Keypoint coordinate data:

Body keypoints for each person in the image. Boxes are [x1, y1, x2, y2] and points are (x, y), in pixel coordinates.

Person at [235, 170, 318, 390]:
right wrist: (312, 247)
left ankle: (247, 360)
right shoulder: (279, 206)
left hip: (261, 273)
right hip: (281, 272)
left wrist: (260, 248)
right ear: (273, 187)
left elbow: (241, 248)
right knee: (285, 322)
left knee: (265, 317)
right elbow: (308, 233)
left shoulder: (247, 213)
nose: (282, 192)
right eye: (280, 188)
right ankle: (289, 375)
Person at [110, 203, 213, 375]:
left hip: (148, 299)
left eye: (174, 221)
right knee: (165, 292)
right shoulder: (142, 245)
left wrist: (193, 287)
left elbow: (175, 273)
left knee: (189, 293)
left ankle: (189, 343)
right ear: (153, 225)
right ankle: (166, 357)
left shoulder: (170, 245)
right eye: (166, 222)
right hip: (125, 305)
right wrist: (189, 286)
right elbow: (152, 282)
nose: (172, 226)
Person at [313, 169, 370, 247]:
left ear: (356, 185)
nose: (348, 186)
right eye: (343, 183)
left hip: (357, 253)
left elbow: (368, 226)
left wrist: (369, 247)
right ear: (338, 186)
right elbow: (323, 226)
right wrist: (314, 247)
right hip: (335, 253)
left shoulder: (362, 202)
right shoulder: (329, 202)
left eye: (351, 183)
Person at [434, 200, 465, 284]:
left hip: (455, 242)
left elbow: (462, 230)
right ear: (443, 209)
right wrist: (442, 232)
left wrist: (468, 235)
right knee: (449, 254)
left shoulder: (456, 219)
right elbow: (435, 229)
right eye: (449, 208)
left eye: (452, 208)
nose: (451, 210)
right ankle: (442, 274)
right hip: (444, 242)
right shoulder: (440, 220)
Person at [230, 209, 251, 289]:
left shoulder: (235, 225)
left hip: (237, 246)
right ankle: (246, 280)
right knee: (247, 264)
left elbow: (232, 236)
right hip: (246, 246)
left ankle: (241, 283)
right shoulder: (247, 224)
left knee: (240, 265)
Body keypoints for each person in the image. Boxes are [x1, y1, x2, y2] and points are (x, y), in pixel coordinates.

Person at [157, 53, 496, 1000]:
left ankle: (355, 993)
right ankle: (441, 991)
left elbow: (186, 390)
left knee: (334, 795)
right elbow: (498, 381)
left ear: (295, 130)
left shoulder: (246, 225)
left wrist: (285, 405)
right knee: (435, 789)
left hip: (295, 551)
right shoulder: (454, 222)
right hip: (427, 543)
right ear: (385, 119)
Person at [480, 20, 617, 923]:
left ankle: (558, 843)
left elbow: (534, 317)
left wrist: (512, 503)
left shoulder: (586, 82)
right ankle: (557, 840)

REQUIREMENT:
Start with the line above that contains "left eye: (351, 183)" and end with the line that contains "right hip: (444, 242)". Write out those lines exactly, and only those.

EXERCISE SOLUTION:
left eye: (351, 183)
Person at [434, 200, 465, 284]:
left hip: (455, 242)
left elbow: (462, 230)
right ear: (443, 209)
right wrist: (442, 232)
left wrist: (468, 235)
right knee: (449, 254)
left shoulder: (456, 219)
right elbow: (435, 229)
right eye: (449, 208)
left eye: (452, 208)
nose: (451, 210)
right ankle: (442, 274)
right hip: (444, 242)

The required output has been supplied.